Given passage START

Did visions of the Heavenly Lover swim
Before his eyes in youth, or did stern rage
Against rash heresy keep green his age?
Had he seen God, to write so much of Him?
Gone is that irrecoverable mind
With all its phantoms, senseless to mankind
As a dream's trouble or the speech of birds.
The breath that stirred his lips he soon resigned
To windy chaos, and we only find
The garnered husks of his disused words.

Robert Underwood Johnson was born at Washington, on the twelfth of January, 1853, and took his bachelor's degree at Earlham College, in Indiana, at the age of eighteen. When twenty years old, he became a member of the editorial staff of the Century Magazine, and remained there exactly forty years. His first volume of poems, The Winter Hour, was published in 1891, since which time he has produced many others. Now he is his own publisher, and two attractive books "published by the author" appeared in 1917—Poems of War and Peace and Italian Rhapsody.

Given passage END
Available data START

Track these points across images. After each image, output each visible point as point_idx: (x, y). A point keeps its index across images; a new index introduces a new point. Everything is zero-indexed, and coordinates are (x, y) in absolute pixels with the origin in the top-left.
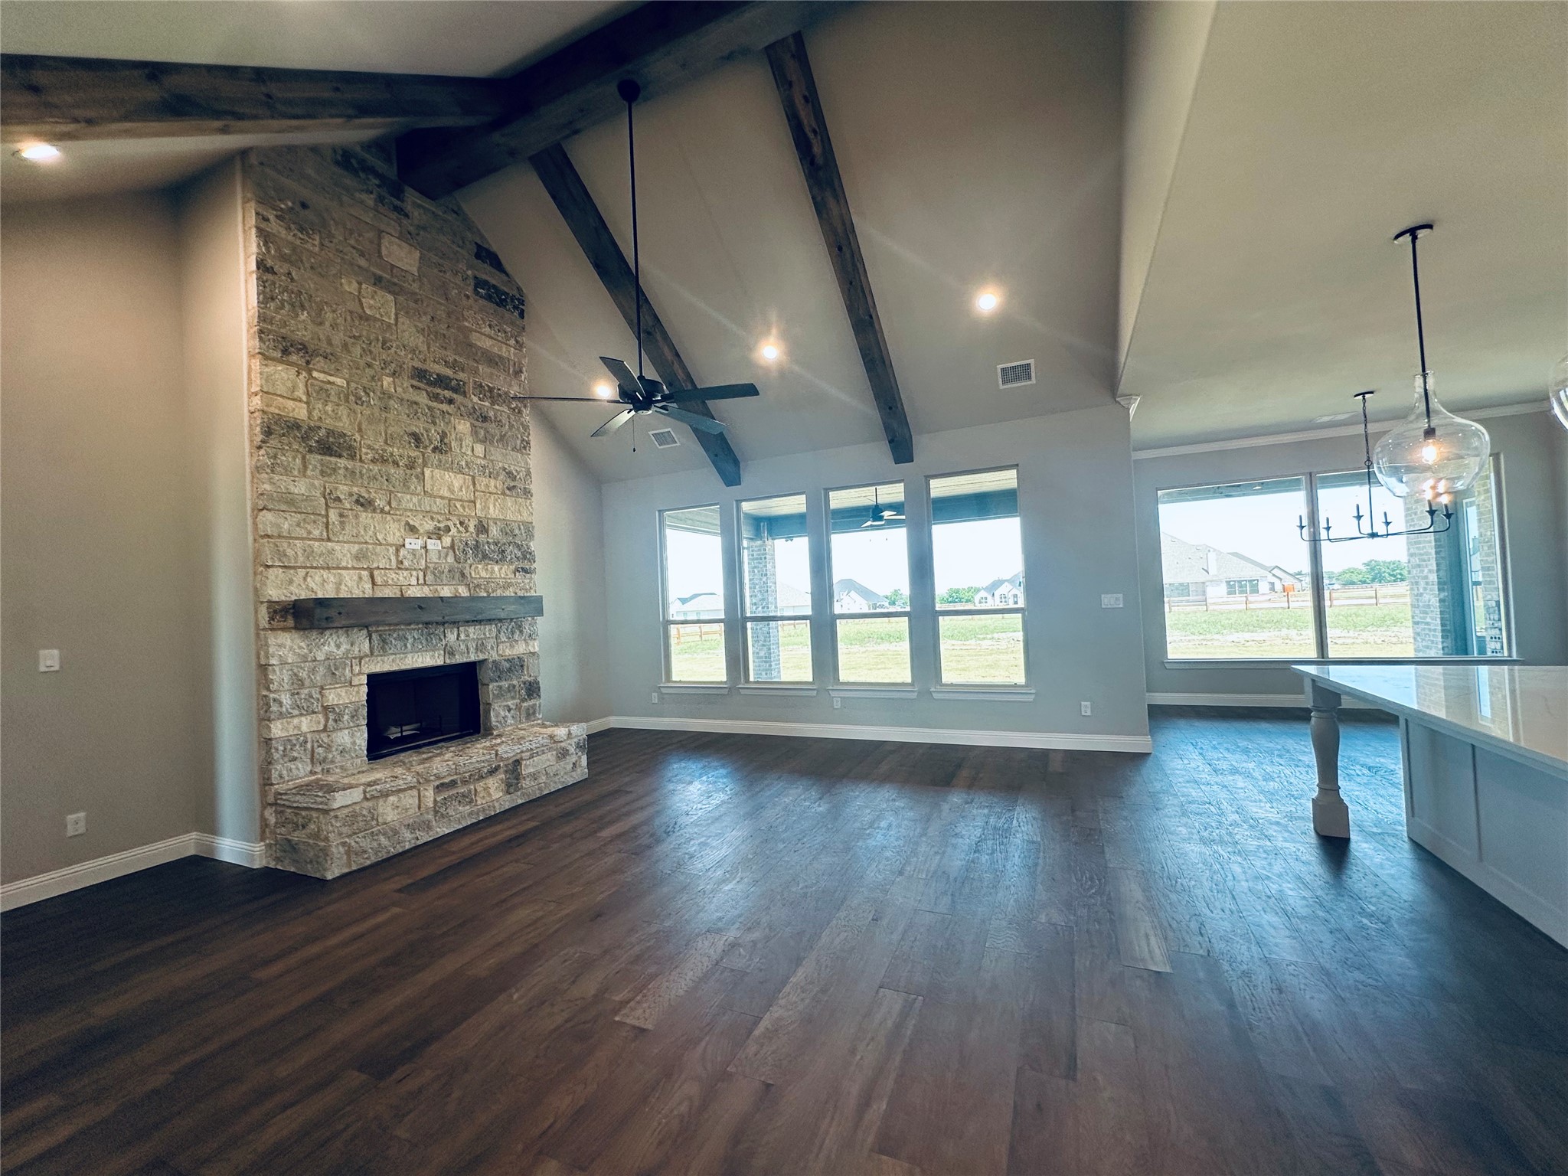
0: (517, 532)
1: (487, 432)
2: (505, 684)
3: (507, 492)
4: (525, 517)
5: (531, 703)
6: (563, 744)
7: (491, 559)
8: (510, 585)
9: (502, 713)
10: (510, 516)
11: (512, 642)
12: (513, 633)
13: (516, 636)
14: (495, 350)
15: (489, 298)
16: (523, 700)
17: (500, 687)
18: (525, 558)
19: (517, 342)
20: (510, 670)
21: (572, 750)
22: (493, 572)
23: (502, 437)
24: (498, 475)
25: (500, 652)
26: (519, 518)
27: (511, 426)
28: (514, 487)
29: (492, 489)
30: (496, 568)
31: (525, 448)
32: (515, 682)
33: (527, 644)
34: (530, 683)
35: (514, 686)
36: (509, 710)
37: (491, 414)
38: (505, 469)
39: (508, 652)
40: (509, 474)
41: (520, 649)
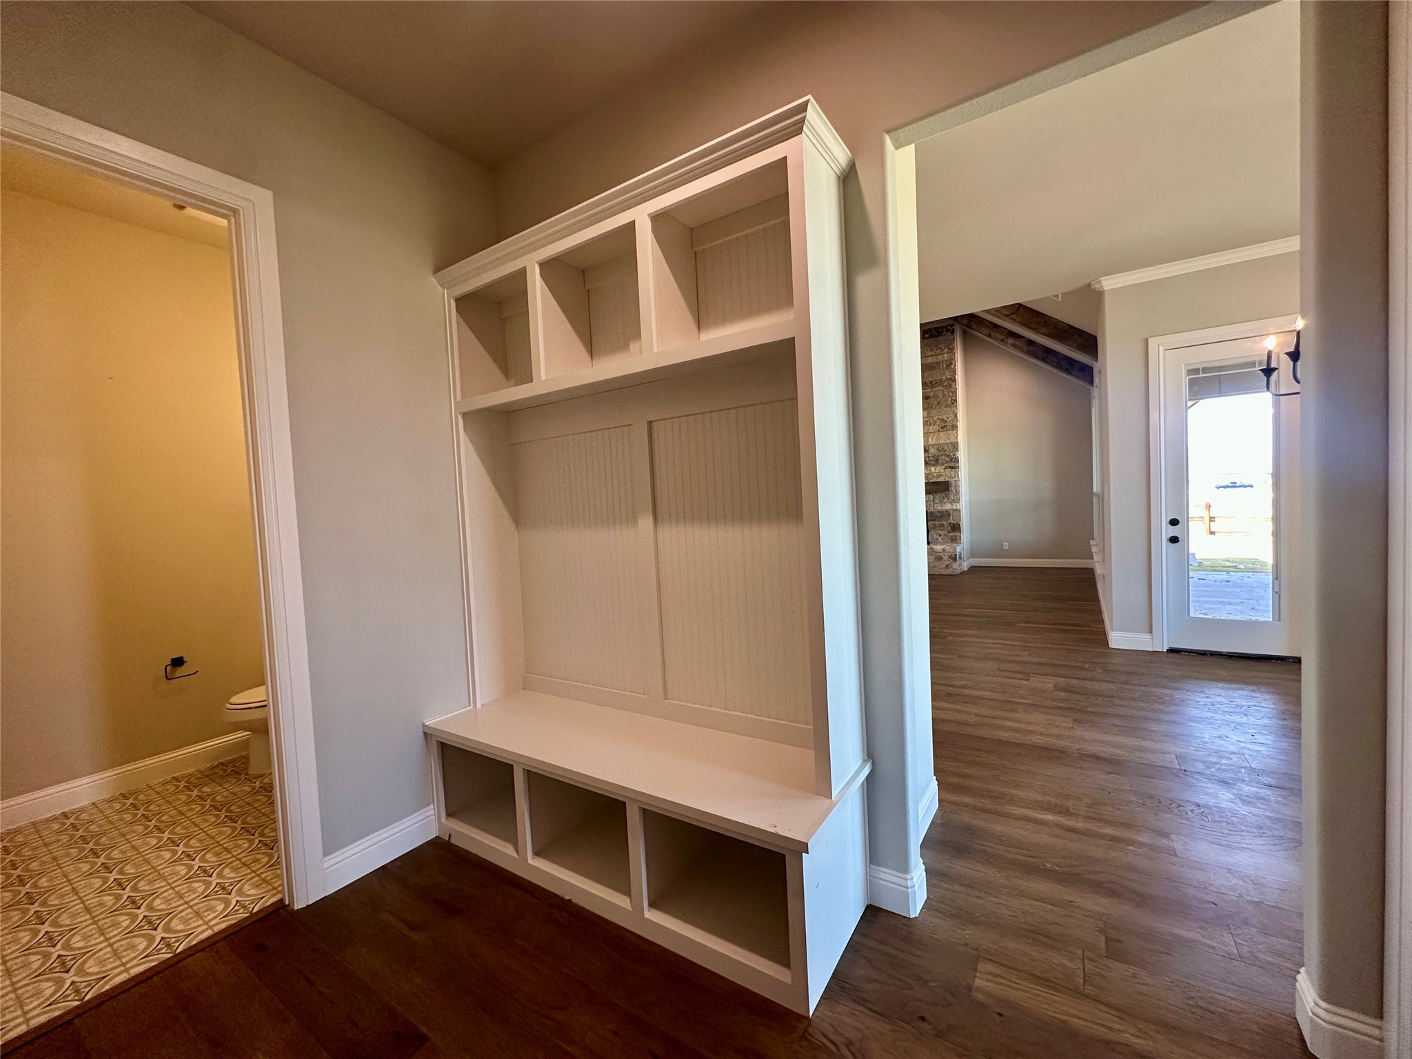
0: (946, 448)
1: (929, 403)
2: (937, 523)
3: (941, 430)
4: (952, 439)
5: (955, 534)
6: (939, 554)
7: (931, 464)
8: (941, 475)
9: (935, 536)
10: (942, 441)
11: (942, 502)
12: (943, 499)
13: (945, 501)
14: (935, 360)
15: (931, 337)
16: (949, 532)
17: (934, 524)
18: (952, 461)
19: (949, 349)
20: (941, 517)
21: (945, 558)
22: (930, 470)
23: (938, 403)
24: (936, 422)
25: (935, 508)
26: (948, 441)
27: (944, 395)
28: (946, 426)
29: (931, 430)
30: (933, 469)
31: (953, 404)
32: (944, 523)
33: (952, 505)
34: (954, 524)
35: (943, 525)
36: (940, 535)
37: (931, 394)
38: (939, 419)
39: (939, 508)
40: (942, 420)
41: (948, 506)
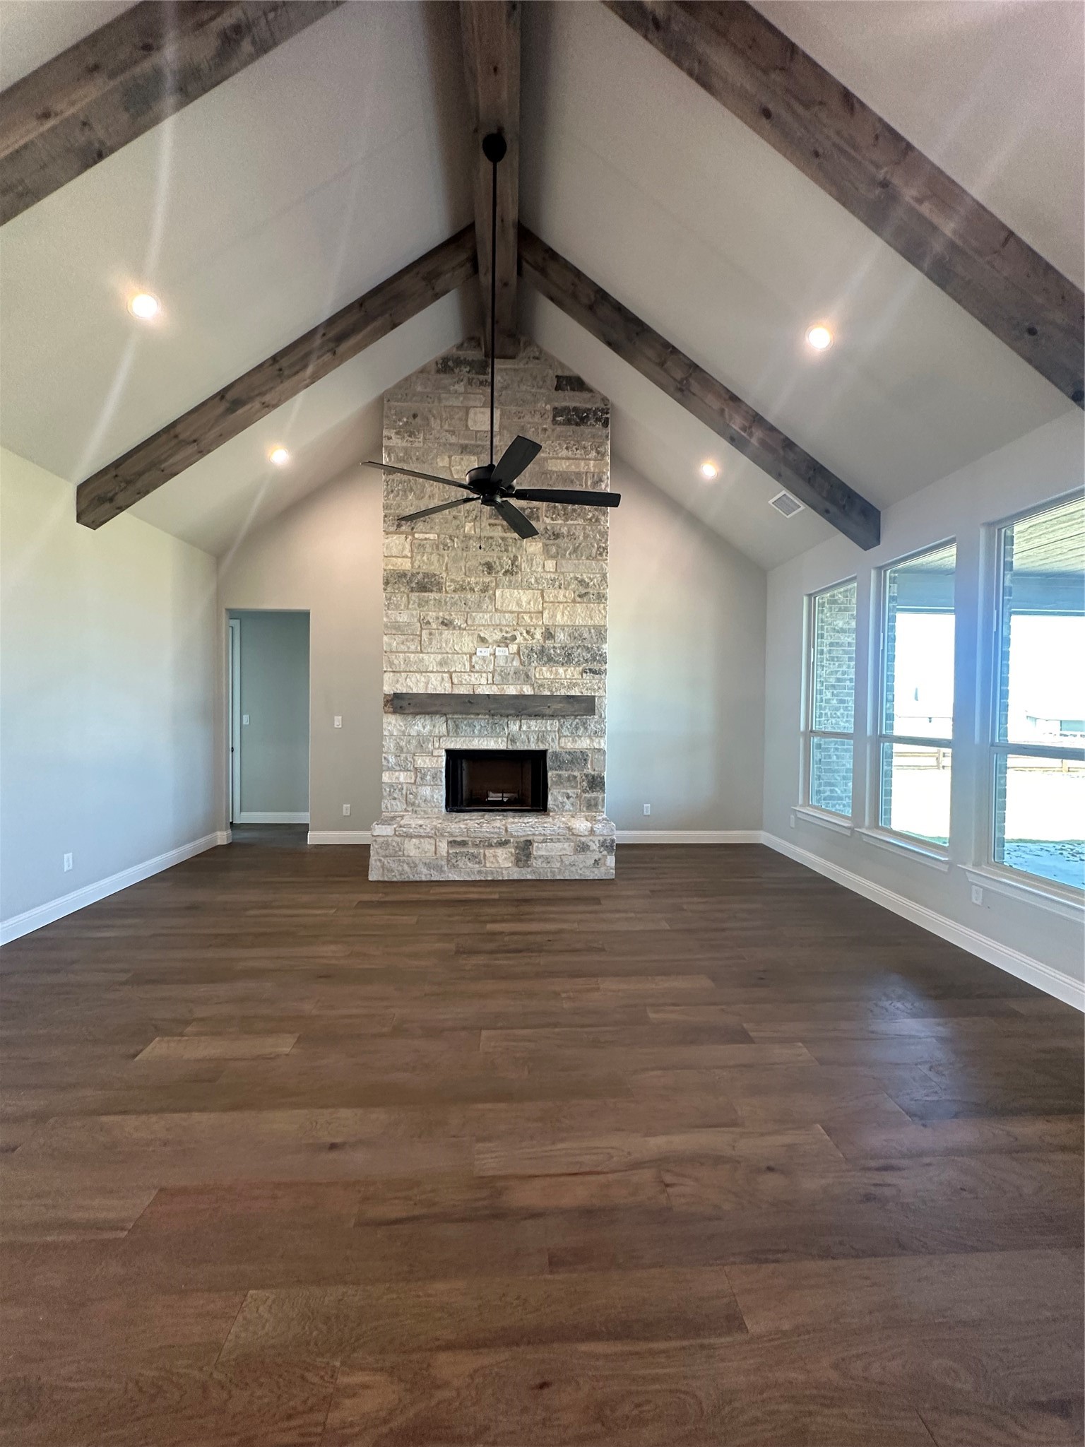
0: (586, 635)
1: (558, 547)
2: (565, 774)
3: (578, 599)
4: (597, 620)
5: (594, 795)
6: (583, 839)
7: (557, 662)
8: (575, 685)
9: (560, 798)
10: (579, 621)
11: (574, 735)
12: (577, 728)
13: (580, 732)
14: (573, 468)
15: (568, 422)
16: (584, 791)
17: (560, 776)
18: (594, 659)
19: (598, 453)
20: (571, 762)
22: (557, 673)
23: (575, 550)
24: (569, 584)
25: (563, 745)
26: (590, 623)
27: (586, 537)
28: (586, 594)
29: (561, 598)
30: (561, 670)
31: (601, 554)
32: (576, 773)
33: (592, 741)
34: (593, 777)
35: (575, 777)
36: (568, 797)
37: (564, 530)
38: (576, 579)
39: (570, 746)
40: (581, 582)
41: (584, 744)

Available data END
Available data START

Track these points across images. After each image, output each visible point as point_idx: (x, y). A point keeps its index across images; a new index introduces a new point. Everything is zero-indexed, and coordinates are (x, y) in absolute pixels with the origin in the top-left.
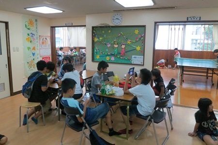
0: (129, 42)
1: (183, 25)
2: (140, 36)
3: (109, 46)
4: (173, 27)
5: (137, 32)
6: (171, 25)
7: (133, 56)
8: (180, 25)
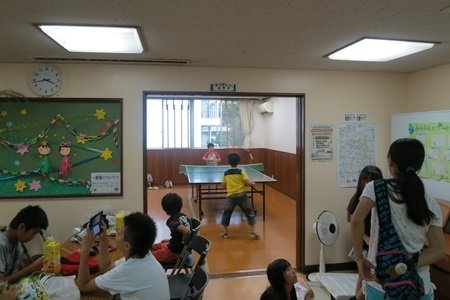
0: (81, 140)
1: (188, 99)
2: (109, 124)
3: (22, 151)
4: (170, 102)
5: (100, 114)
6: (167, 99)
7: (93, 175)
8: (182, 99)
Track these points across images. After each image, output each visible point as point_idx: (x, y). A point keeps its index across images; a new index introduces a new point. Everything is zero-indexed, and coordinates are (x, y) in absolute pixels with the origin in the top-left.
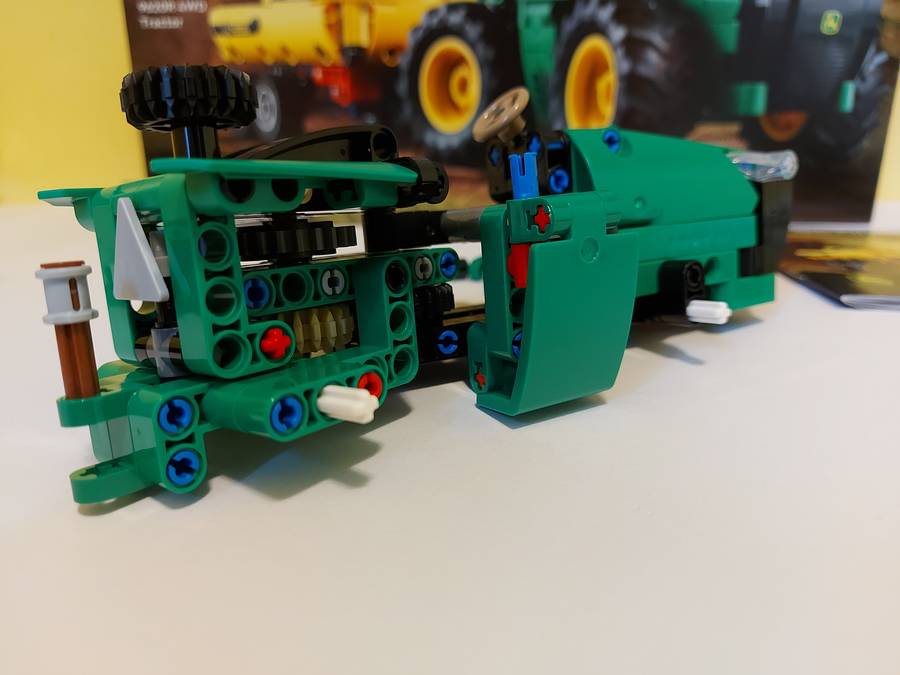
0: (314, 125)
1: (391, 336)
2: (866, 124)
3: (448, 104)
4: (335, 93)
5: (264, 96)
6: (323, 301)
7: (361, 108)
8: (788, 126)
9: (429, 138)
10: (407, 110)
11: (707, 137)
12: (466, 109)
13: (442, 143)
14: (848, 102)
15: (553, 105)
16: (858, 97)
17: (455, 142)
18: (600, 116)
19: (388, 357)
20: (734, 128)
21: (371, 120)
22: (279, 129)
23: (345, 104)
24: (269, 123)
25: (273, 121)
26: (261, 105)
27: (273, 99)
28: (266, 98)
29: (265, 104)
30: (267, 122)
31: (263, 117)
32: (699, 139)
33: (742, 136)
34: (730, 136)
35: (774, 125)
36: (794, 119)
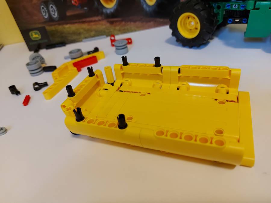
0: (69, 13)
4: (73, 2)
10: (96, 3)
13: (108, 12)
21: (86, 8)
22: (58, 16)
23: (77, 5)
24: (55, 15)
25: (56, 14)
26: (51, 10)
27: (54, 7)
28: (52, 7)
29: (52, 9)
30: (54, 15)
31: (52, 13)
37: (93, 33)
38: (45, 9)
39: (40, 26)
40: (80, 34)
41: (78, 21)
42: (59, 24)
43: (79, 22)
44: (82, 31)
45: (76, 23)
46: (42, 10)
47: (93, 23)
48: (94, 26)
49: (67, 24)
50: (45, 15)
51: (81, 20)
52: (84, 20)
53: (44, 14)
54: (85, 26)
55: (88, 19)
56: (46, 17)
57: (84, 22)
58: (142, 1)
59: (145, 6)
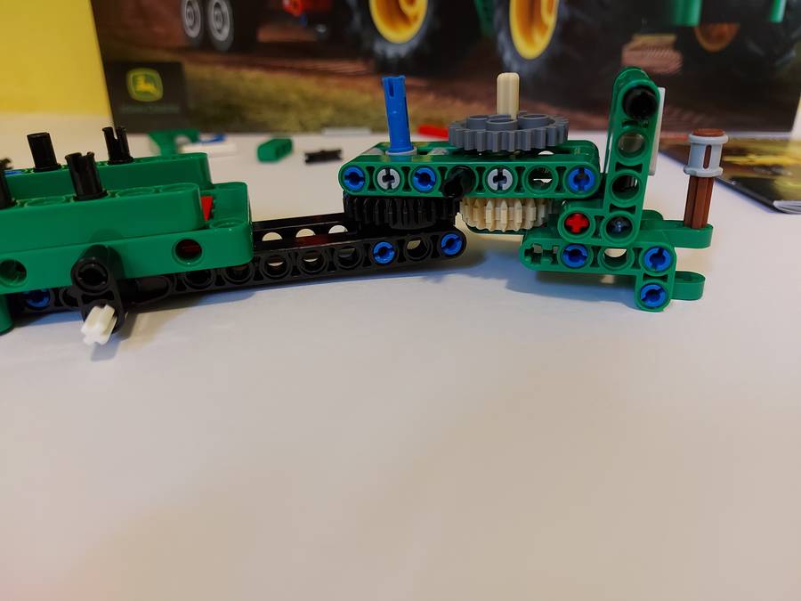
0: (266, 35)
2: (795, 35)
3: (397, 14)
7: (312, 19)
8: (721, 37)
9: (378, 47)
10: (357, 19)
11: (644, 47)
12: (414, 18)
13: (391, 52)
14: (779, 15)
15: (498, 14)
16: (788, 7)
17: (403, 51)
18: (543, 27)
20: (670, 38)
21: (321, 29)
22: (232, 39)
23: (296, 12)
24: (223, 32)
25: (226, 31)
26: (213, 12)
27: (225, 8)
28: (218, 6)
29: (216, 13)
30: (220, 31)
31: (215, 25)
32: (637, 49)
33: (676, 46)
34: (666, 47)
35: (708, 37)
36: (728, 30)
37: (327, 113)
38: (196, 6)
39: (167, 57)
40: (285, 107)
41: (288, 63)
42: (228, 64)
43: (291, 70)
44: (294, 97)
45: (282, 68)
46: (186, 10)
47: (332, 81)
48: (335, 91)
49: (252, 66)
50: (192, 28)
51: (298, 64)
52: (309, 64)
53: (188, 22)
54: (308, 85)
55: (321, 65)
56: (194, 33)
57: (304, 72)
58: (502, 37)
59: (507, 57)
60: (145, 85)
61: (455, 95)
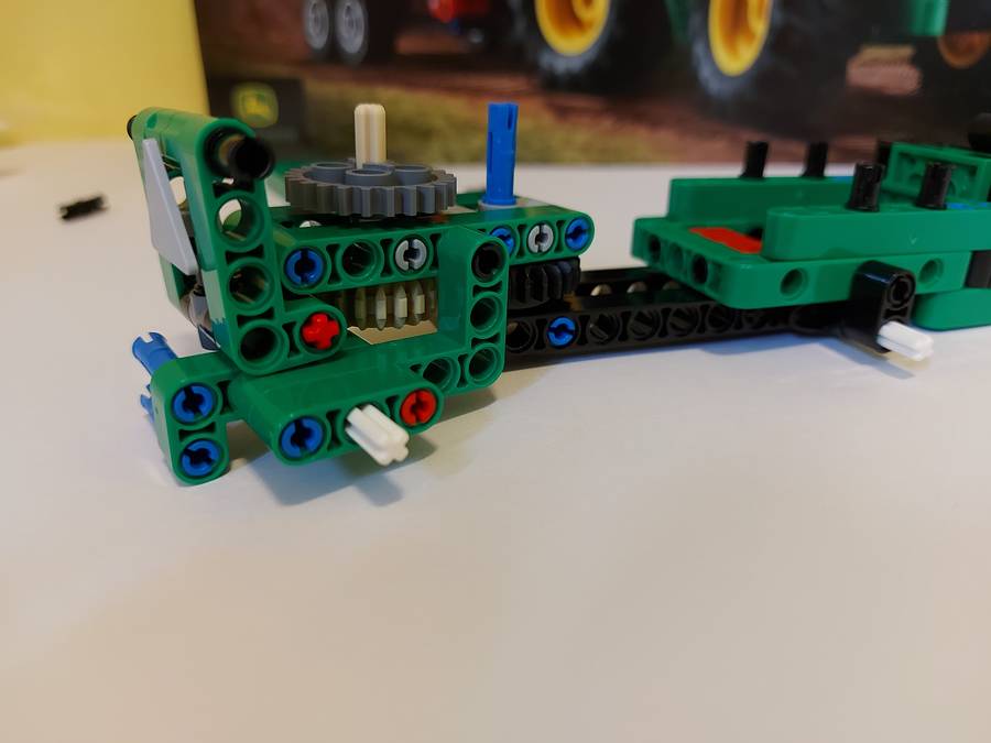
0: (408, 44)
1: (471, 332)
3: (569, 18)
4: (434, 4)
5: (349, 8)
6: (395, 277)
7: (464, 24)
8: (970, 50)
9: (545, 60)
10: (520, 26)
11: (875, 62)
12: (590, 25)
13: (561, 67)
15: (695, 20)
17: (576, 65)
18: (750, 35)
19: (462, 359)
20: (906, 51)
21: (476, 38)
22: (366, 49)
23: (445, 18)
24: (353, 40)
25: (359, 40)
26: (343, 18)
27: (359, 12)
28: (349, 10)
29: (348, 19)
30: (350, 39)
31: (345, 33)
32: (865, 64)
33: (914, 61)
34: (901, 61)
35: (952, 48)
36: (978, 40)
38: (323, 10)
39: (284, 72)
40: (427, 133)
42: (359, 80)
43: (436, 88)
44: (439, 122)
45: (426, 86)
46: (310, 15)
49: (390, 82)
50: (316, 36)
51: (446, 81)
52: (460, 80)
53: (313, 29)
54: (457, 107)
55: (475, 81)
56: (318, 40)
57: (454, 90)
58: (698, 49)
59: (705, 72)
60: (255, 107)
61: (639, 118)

Available data END

> **Work required**
From the given passage, list the titles of the books by Robert Underwood Johnson that it names.

> **Result for this task**
The Winter Hour
Poems of War and Peace
Italian Rhapsody